Could anybody please tell me when haylage has become unsafe to feed?  I had been working my way through a large bale of lovely haylage which has now developed 'hot spots'.  However, if it cools it shows no visible deterioration and still smells lovely and appley.  There are pockets of sweet-smelling haylage which have remained cool.  I have already dumped any dark, 'fusty' wet stuff.

This bale has now been opened for about 2 weeks.  Should this haylage all be dumped?  Can the quality of the remaining haylage be determined by smell alone?  Am presuming that the horses' desire to eat it doesn't mean it's necessarily safe!  

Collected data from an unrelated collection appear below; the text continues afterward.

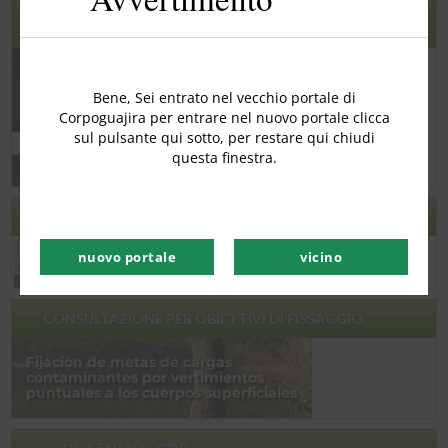
ECOSISTEMI CHIAVE DEI CARAIBI E DELL'ORINOQUIA
COLOMBIANA
Bene, Sei entrato nel vecchio portale di
Corpoguajira per entrare nel nuovo portale clicca
sul pulsante qui sotto, per restare qui chiudi
questa finestra.
FORMAZIONE MIMAC
nuovo portale
vicino
CONSULTAZIONE PER OBIETTIVI DI FISSAGGIO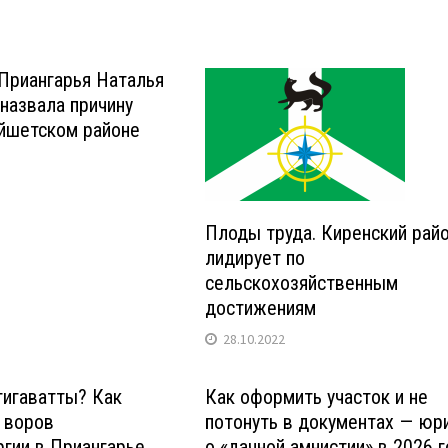
Приангарья Наталья
назвала причину
айшетском районе
Плоды труда. Киренский рай
лидирует по
сельскохозяйственным
достижениям
28.10.2022
гигаватты? Как
Как оформить участок и не
 воров
потонуть в документах — юр
гии в Приангарье
о «дачной амнистии» в 2026 г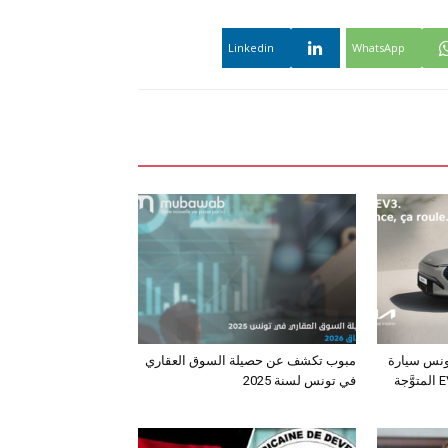
Linkedin
WhatsApp
ونس سيارة
مبوب تكشف عن حصيلة السوق العقاري
الـدفع الرباعي الكهربائي EV3 المتوَّجة
في تونس لسنة 2025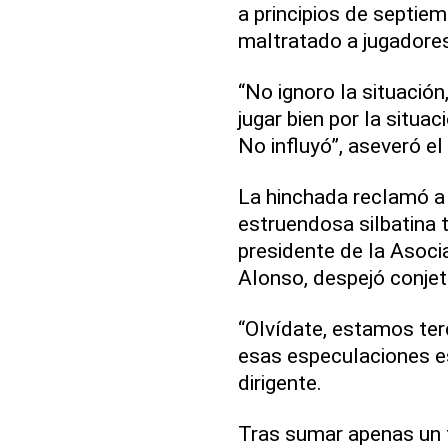
a principios de septiem
maltratado a jugadore
“No ignoro la situación
jugar bien por la situac
No influyó”, aseveró el
La hinchada reclamó a
estruendosa silbatina 
presidente de la Asoci
Alonso, despejó conjetu
“Olvídate, estamos ter
esas especulaciones e
dirigente.
Tras sumar apenas un t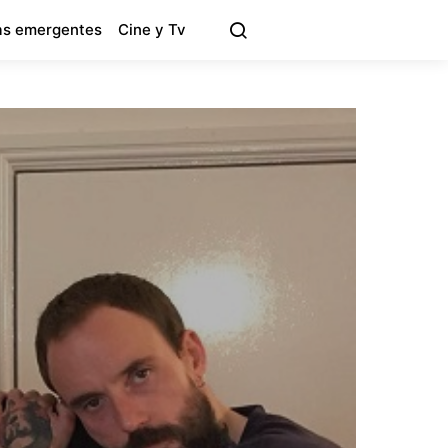
s emergentes
Cine y Tv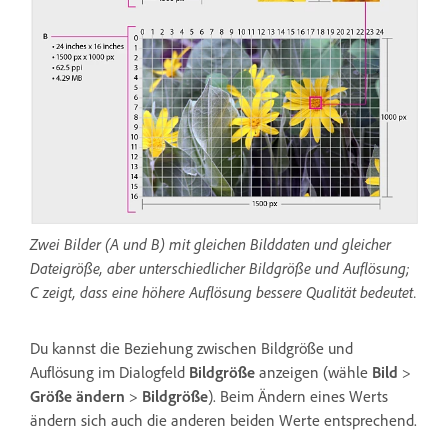
Zwei Bilder (A und B) mit gleichen Bilddaten und gleicher
Dateigröße, aber unterschiedlicher Bildgröße und Auflösung;
C zeigt, dass eine höhere Auflösung bessere Qualität bedeutet.
Du kannst die Beziehung zwischen Bildgröße und
Auflösung im Dialogfeld
Bildgröße
anzeigen (wähle
Bild
>
Größe ändern
>
Bildgröße
). Beim Ändern eines Werts
ändern sich auch die anderen beiden Werte entsprechend.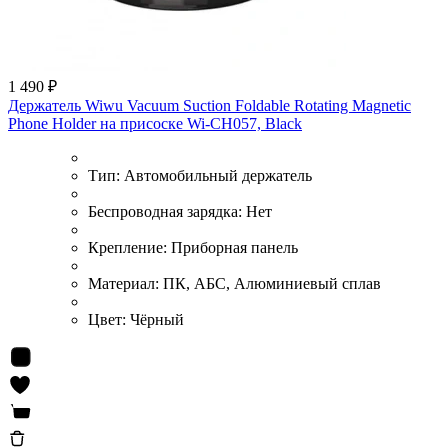
1 490 ₽
Держатель Wiwu Vacuum Suction Foldable Rotating Magnetic
Phone Holder на присоске Wi-CH057, Black
Тип:
Автомобильный держатель
Беспроводная зарядка:
Нет
Крепление:
Приборная панель
Материал:
ПК, АБС, Алюминиевый сплав
Цвет:
Чёрный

This is something I have never fully understood - grateful for your advise!


----------



## elizabeth1 (5 November 2011)

I have always found that the smell should tell you if the haylage is OK or not.When I have had bad bales there has either been a clearly mouldy fusty smell,sometimes with black or grey wet patches,or a fermented almost vinegary smell,with wet patches.In both these cases I throw away.There can also sometimes be a white yogurt type patch or two sitting in one or two places on top of the haylage rather than deep inside the bale and in this case I was told it was a harmless fermentation and could be fed.There was no smell with this white yogurt growth and the horses ate it readily.
If you are unsure don't feed it.Normally the farmer replaces any bad bales I have had.
I have fed haylage that has been open for more than 2 weeks if it is still sweet smelling.


----------



## cptrayes (5 November 2011)

Absolutely NO : Black, brown grey or dirty-blue mould.
No problem : pure white mould, it's yeast
Wet and slightly vinegary - my horses love this stuff, I've always fed it and they eat it first. I don't know if I should, but I've never had any problem with it.

Heat - shake it out and if it cools and smells good, feed it, the horses love it!


----------



## Alec Swan (5 November 2011)

Anytime that silage or haylage smell off,  specifically when you have the unmistakable stench of ammonia.  

The smallest puncture in the wrapping can allow oxygen in,  and it can wreck the bale,  in no time.

Alec.


----------



## rockysmum (5 November 2011)

All of the above, in addition I was always told not to feed if it had lumps of soil in it.  Sometimes you do find this if the blades have dug into the ground.  I was told being cut that low and the soil makes it dangerous for botulism.


----------



## ofcourseyoucan (5 November 2011)

hot spots
visable mould
punctures in wrapping
bad smell
slimey to touch
open for more than 7 days.

botulism and salamonella are a risk when feeding haylage. best to use a bale up within 7 days as otherwise it starts to forment and go off. buy bales in an appropriate size to your useage esp in mild weather like now......


----------



## Roasted Chestnuts (5 November 2011)

Unless it smells rotten and like pee I feed it.

If its black or runny I dont but I have good dry haylege that lasts up to 4 weeks in cold weather 3 in normal winter conditions under a atrp with a bucket on top to allow airflow.

I just dont agree with the whole 7 day rule, my horses have never been sick from eating haylege opened for more than 7 days.

Common sense tells you if its ok to feed or not.


----------



## Miss L Toe (6 November 2011)

If it is heating up that is not good, you could try pulling it out and dry it into hay by turning, there is nothing against "washing" it then drying it.


----------



## SpruceRI (7 November 2011)

I think I have probably chucked out perfectly good haylage then 

I have chucked any that have been punctured, end of.  Or any that I've opened and they've been hot inside, even if they look fine and smell fine.

Such a waste.   Having opened them up to chuck on the compost heap, generally they've got a black area around where the hole was but look and smell fine through the rest of the bale.

Am I being totally paranoid by chucking the whole bale and should I be just picking off the manky bit and feeding the rest?


----------